Hands-on: CPU-bound work with worker_threads

Hashing a 100 MB blob with scryptSync blocks the loop for seconds. Push it to a worker.

// hash-worker.js
const { parentPort, workerData } = require('node:worker_threads');
const crypto = require('node:crypto');

const hash = crypto.scryptSync(workerData.password, workerData.salt, 64);
parentPort.postMessage(hash);

// main.js
const { Worker } = require('node:worker_threads');

function hashPassword(password) {
  return new Promise((resolve, reject) => {
    const w = new Worker('./hash-worker.js', {
      workerData: { password, salt: 'fixed-salt' },
    });
    w.on('message', resolve);
    w.on('error', reject);
    w.on('exit', (code) => {
      if (code !== 0) reject(new Error(`worker exited ${code}`));
    });
  });
}

The main thread stays free to serve other requests while the worker churns.
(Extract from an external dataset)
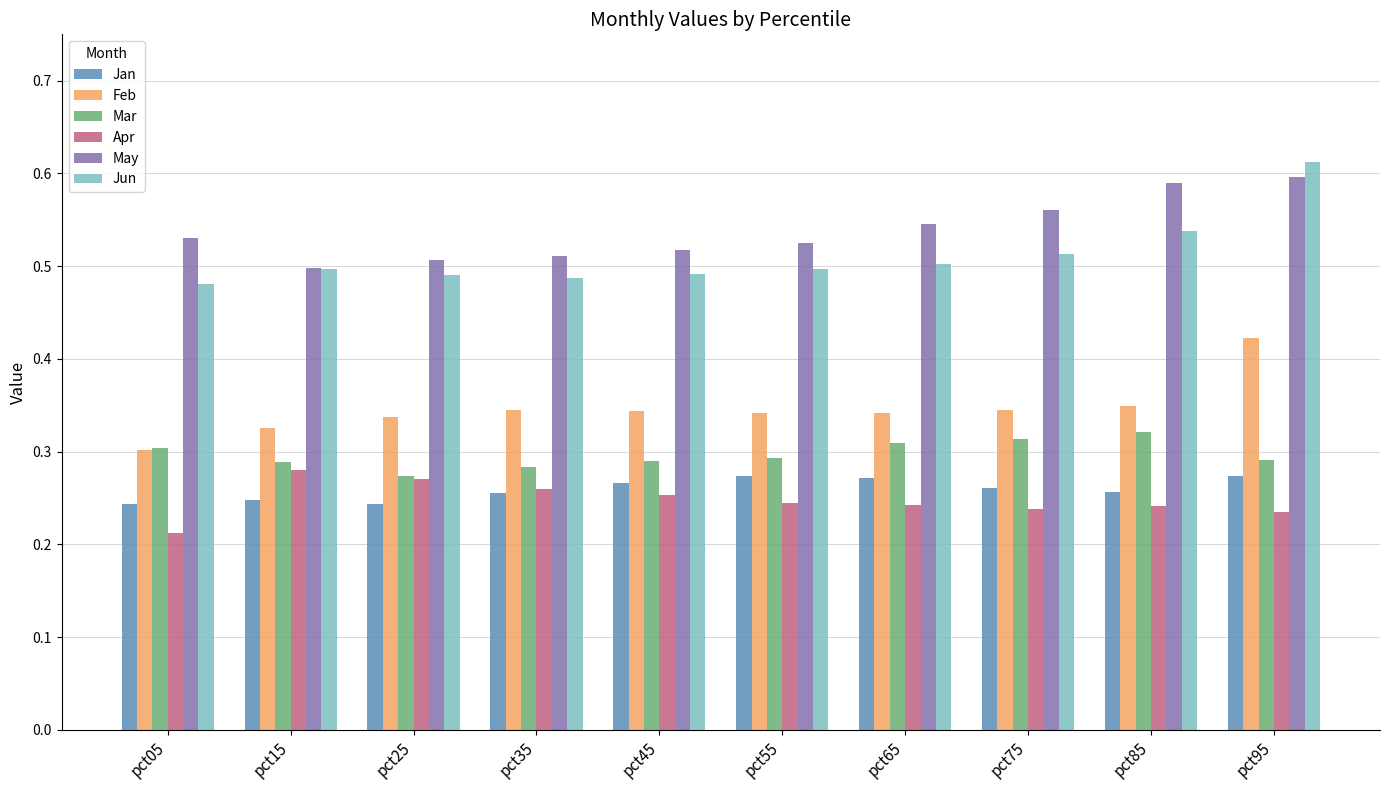

Which series has the largest range (max minus min)?

Jun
For repeated work, use a pool (such as piscina) so you do not pay worker startup cost each call.

Hands-on: scaling a server with cluster

const cluster = require('node:cluster');
const os = require('node:os');
const http = require('node:http');

if (cluster.isPrimary) {
  for (let i = 0; i < os.availableParallelism(); i++) cluster.fork();
  cluster.on('exit', (worker) => {
    console.error(`worker ${worker.process.pid} died, respawning`);
    cluster.fork();
  });
} else {
  http.createServer((_, res) => res.end('ok')).listen(3000);
}

Each worker binds the same port; the kernel load-balances new connections across them. In practice, most teams use PM2, systemd, or Kubernetes to do this externally, which gives you better observability and zero-downtime restarts.
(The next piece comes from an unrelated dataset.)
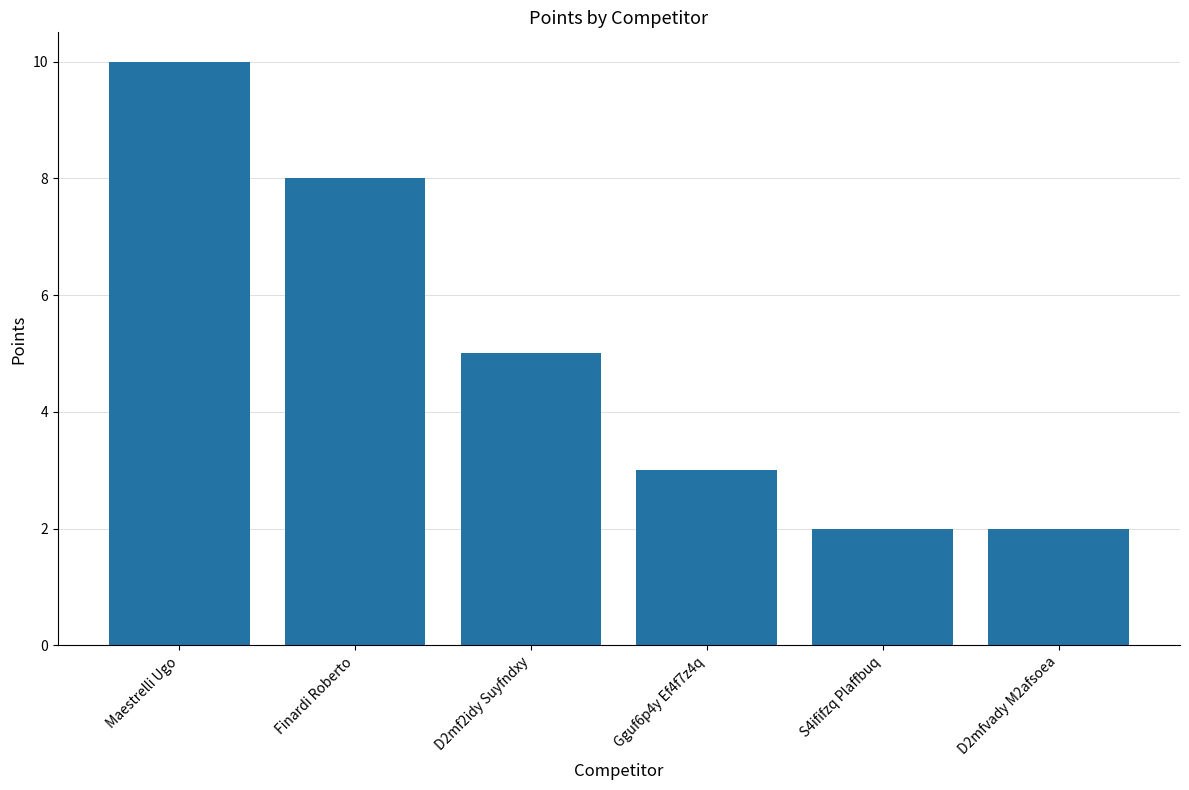

What is the label of the 6th bar from the left?

D2mfvady M2afsoea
Workers can share memory with SharedArrayBuffer. Cluster cannot, because each process has its own address space; you would have to use Redis, a file, or another IPC.
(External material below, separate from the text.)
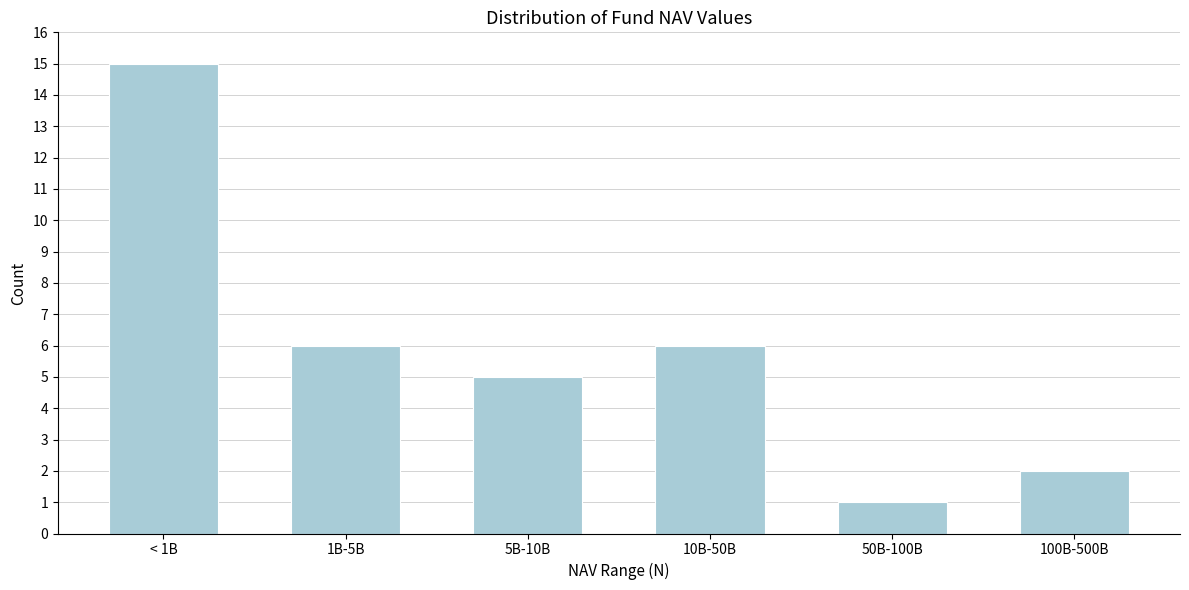

Reading left to right, extract all data points from this chart.

15	6	5	6	1	2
const shared = new SharedArrayBuffer(1024);
const view = new Int32Array(shared);
worker.postMessage(shared); // worker writes to the same bytes

Use Atomics for any concurrent mutation. It is easy to write a data race here that only shows up under load.

Common pitfalls

Spawning a worker per request. Worker startup costs tens of milliseconds and tens of MB. Use a pool.
Using cluster for CPU-bound jobs inside a single request. The request still blocks one worker; you have only spread the misery.
Treating postMessage as cheap. Structured cloning copies. Big payloads should use Transferable (ArrayBuffer.transfer) or SharedArrayBuffer.
Forgetting to handle worker error and exit. A silent crash kills throughput and you will not know why.
Logging from many workers to one file. Race conditions in writes. Send logs to stdout and let the platform collect them.
Using sticky sessions naively with cluster. WebSocket connections need session affinity that round-robin does not provide.

Practical tips

Profile first. If your event loop lag (perf_hooks monitorEventLoopDelay) is high, you have CPU-bound work that wants threads. If CPU is idle but throughput is low, you want more workers.
Use piscina for a robust worker pool. It handles queueing, abort signals, and backpressure.
For servers, prefer running multiple containers over cluster. The orchestrator already does process management; do not reinvent it.
Keep worker scripts small. Smaller code, faster startup, faster recovery from crashes.
Measure end-to-end. autocannon for throughput, clinic.js for diagnosing event-loop blocks.

Wrap-up

cluster scales request handling, worker_threads unblocks the event loop, and they are not interchangeable. Most production setups use external process management plus a worker pool for the occasional CPU-heavy task. Choose based on whether your bottleneck is connections or computation, and let the runtime do what it is good at: keeping one event loop responsive.